Pain in torture victims
From the present analysis it appears that little discriminates pain mechanisms in torture victims who have been exposed to trauma from torture on different parts of the body. Rather, it seems as if there are important overriding mechanisms, manifested by the hyperalgesia to pressure pain in the QST analysis, which is usually considered a sign of centralization
 and is also present in fibromyalgia and whiplash associated disorders
[28, 29]. In addition there were frequently signs of cutaneous hypoesthesia, but since there was no obvious correlation to the localization of trauma, it may be speculated that these findings also indicate centrally evoked disturbances in sensory transmission, that is, central inhibition
. In fact, other researchers found, in a large study of Complex Regional Pain Syndromes, that a combination of sensory loss and deep mechanical hyperalgesia was present in the majority of the patients (66 -69%;
). Like in their study, the large inter-individual variation of our QST findings makes it important to present data individually rather than as group means.
Regarding torture victims, our findings are on one hand similar to those of Olsen et al.
, who found that the pain was predominantly located where the trauma had hit the body (‘a local sign’); similarly, our patients who had been exposed to falanga had more intense foot pain and larger pain areas in the feet than those exposed to generalized torture. However, comparing the two tortured groups (generalized torture vs. falanga with generalized torture) we had expected that there would be substantial local differences, also in their sensory functions as examined by QST. This was not the case. Rather, we found indications that central, more than peripheral, mechanisms seem to play a critical role in these pain conditions.

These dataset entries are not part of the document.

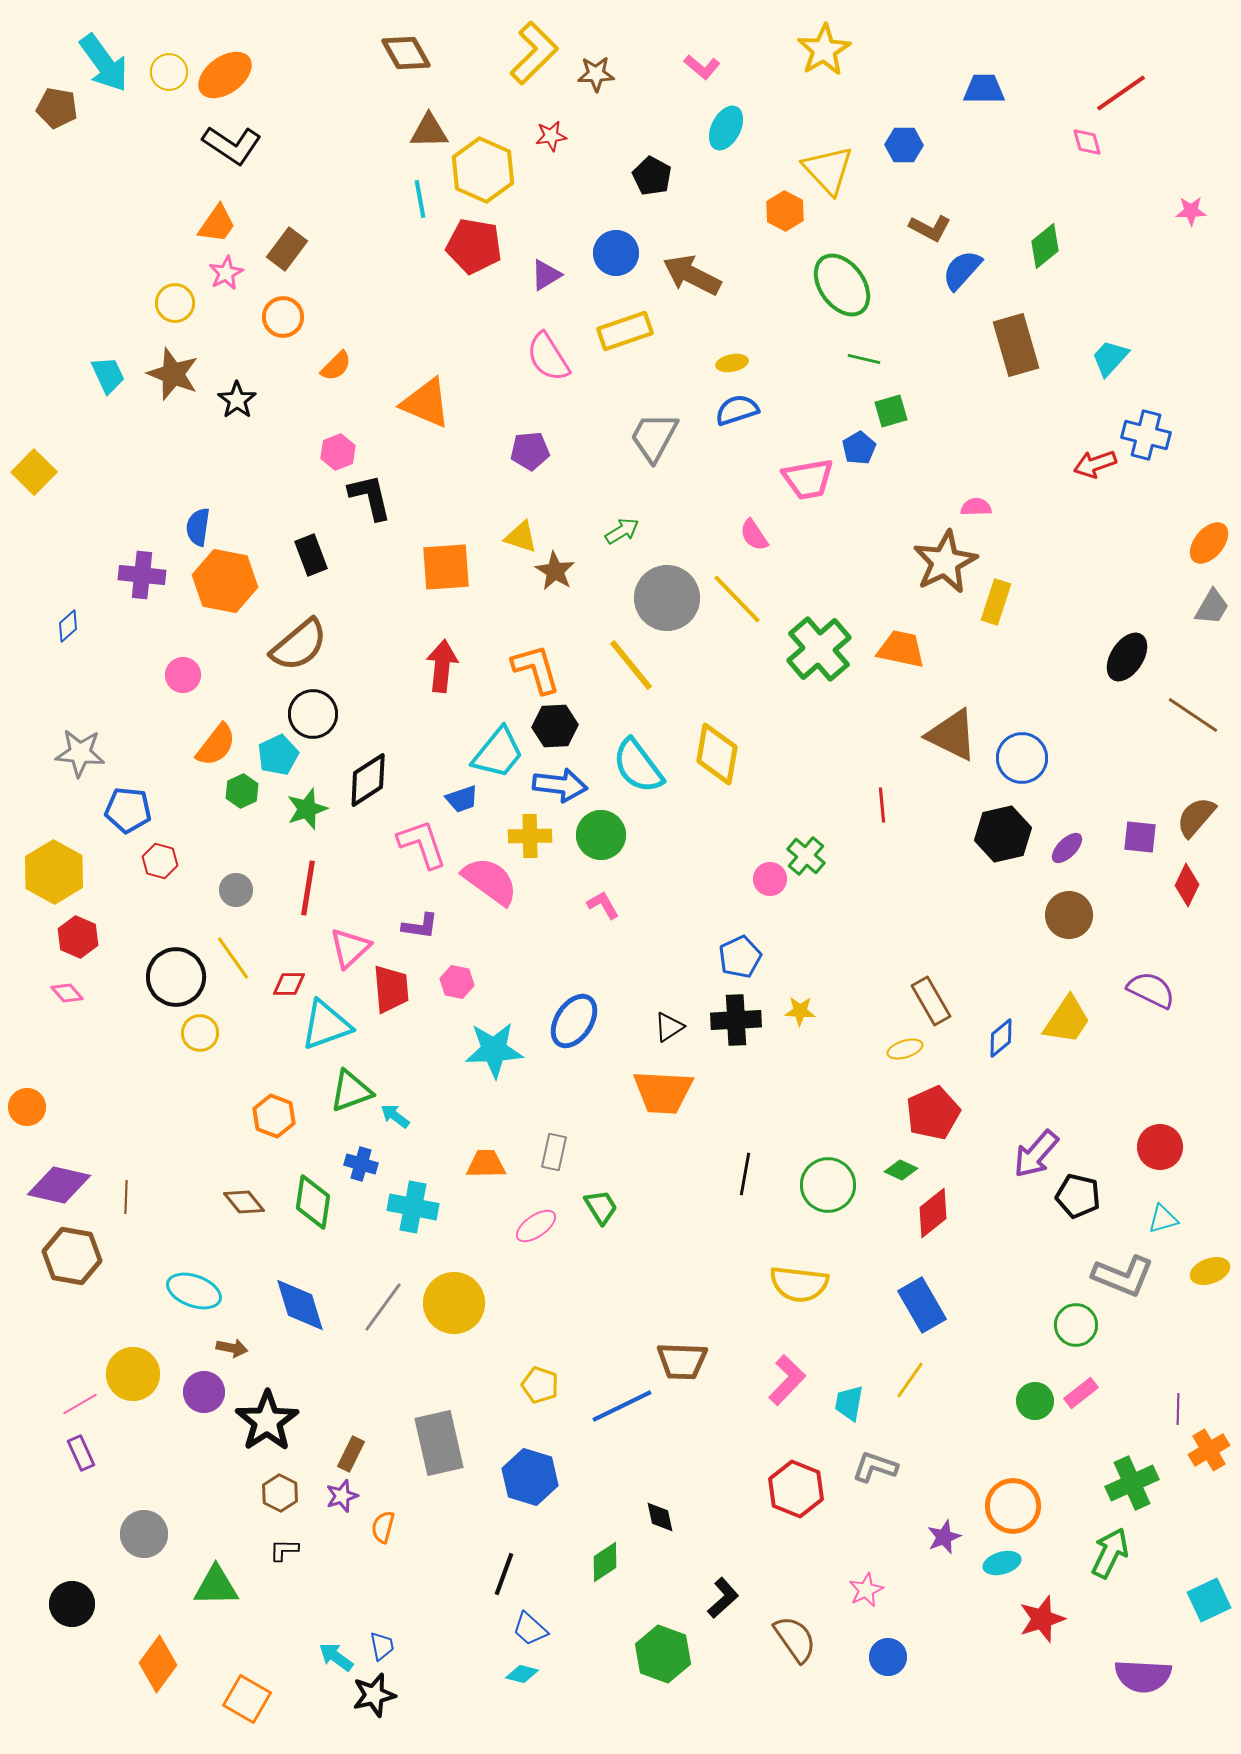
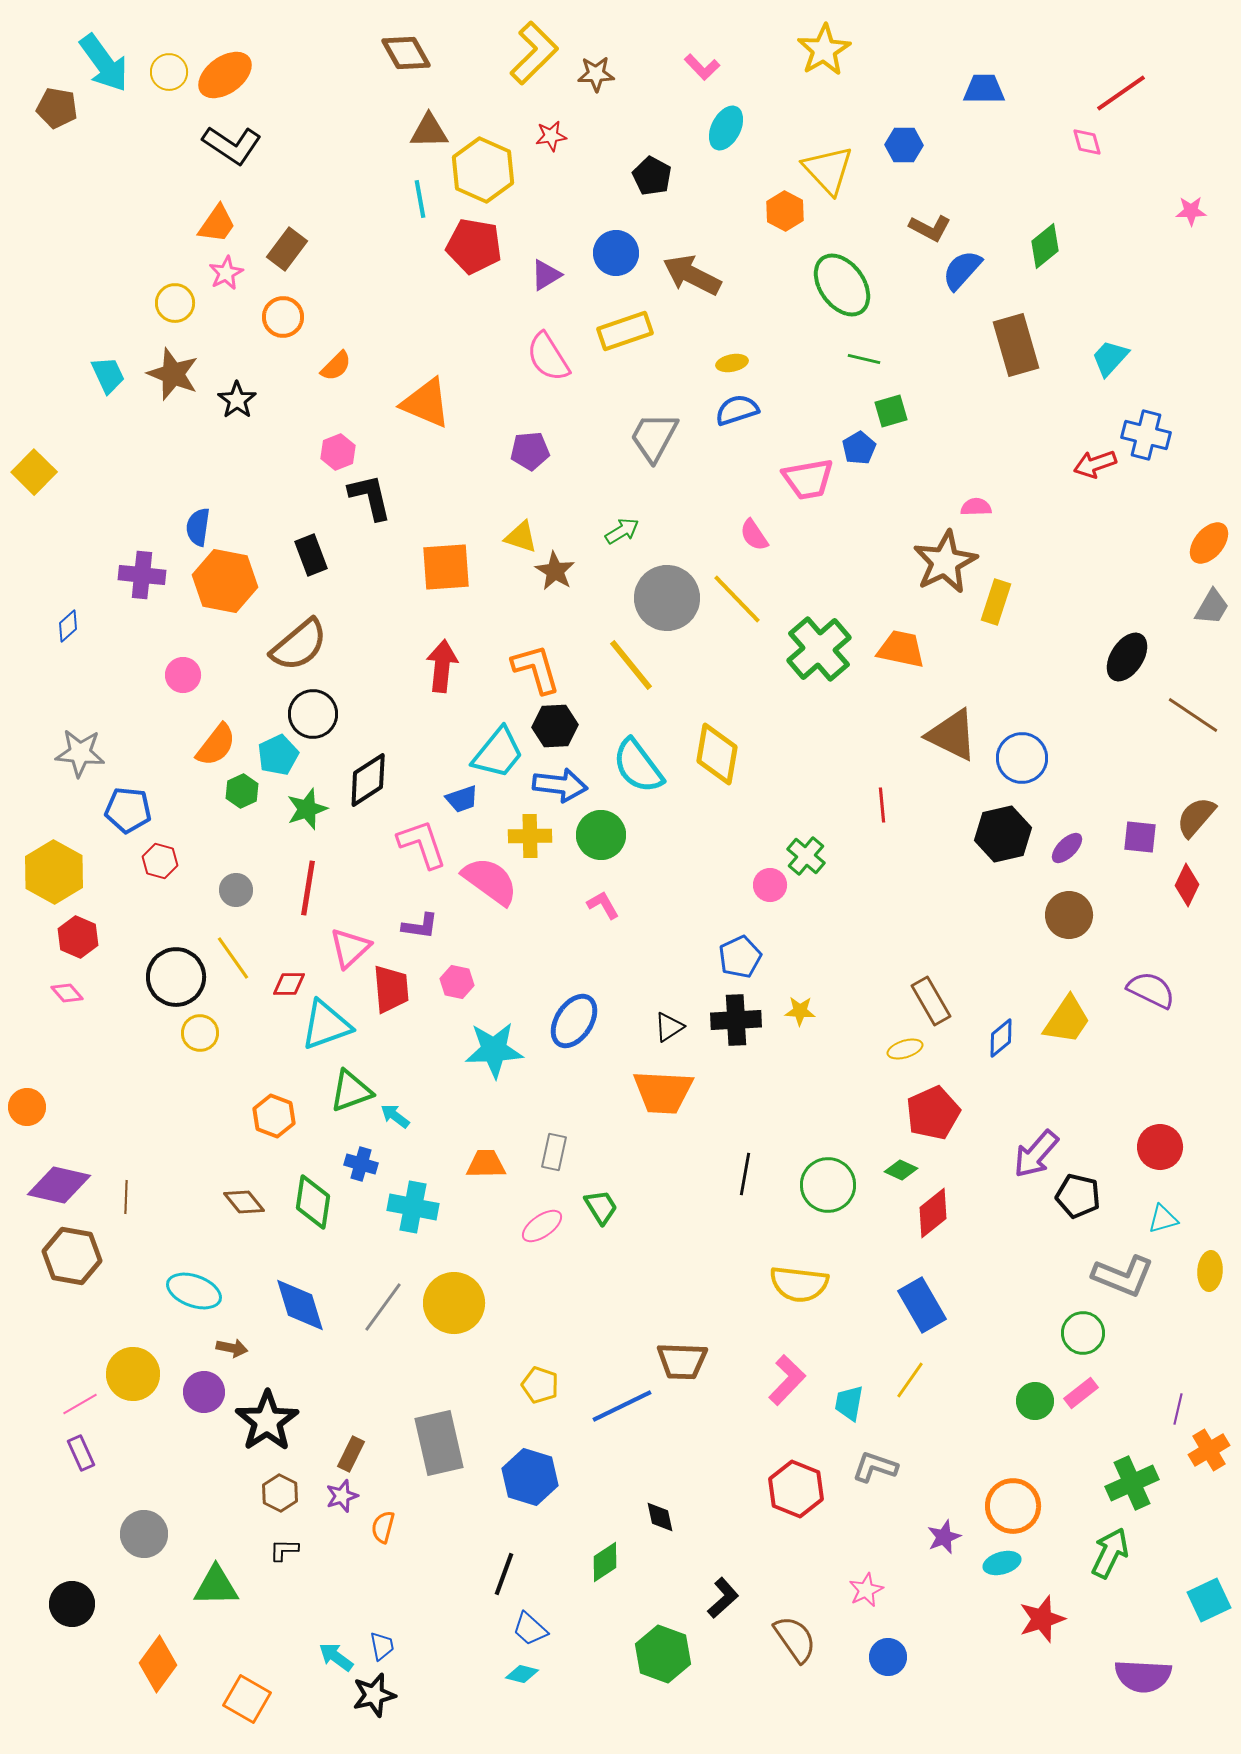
pink L-shape at (702, 67): rotated 6 degrees clockwise
pink circle at (770, 879): moved 6 px down
pink ellipse at (536, 1226): moved 6 px right
yellow ellipse at (1210, 1271): rotated 66 degrees counterclockwise
green circle at (1076, 1325): moved 7 px right, 8 px down
purple line at (1178, 1409): rotated 12 degrees clockwise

Regarding the use of QST in medico-legal matters, such practice is not applicable, since the size of the effects of non-organic factors on the QST method is currently unresolved
. On the other hand, QST can assess both large and small fiber function as illustrated in the individual profiles.
The high side-to-side correlations of all QST parameters predict that short-term test-retest reliability within the same day should be high. However, formal determination of test-retest reliability over different time ranges of 1 day, 1 month or 1 year are not available
The patients were refugees with residence permits in Denmark and had been referred by their general practitioner to our specialized clinic, making our sample highly selected, and thus it may not be representative of all torture victims.
With our traumatized patients, it was unfortunately not possible to collect exact information on the extent of torture. Attempts to retrieve such information may produce intense anxiety and flash backs. Moreover, all patients had been subjected to various forms of torture, increasing the risk of brain injuries
, which may contribute to the pain reported. Torture victims are vulnerable, often forget and have difficulties in focusing attention
. Using QST requires cooperation from the patients and the dimensions of cognitive effects on QST findings are not resolved
[30, 33]. Indeed, there are recent indications that chronic widespread pain is associated with lower cognitive processing speed
. Furthermore, the need to use interpreters in a psychophysical study, especially in a population with high levels of anxiety and depression, may present certain problems
Since many of these patients have been imprisoned for long time periods, it is important to distinguish the present findings from those elicited by peripheral neuropathy, whether from toxic, nutritional or infectious causes. However, the victims were carefully examined for such comorbidities during the medical assessment (see Methods) and secondly, motor deficits, typical for severe polyneuropathies, were never found among the included patients. Furthermore, the combination often seen in our patients, cutaneous hypoesthesia, normal nociceptive transmission and deep mechanical hyperalgesia, is not typical for peripheral neuropathies but has been reported without signs of nerve injury in, for example, chronic regional pain syndrome [11; Appendix A in 27]. However it is difficult to completely exclude the possibility of nerve injury here.
For patients with neuropathic pain, some of the QST procedures may be briefly painful, for example the Wind-up test. In our study design, we have considered this problem, and as is obvious from our methods, the patients were always in control. In fact, we only had to discontinue one of the sensory examination sessions due to pain.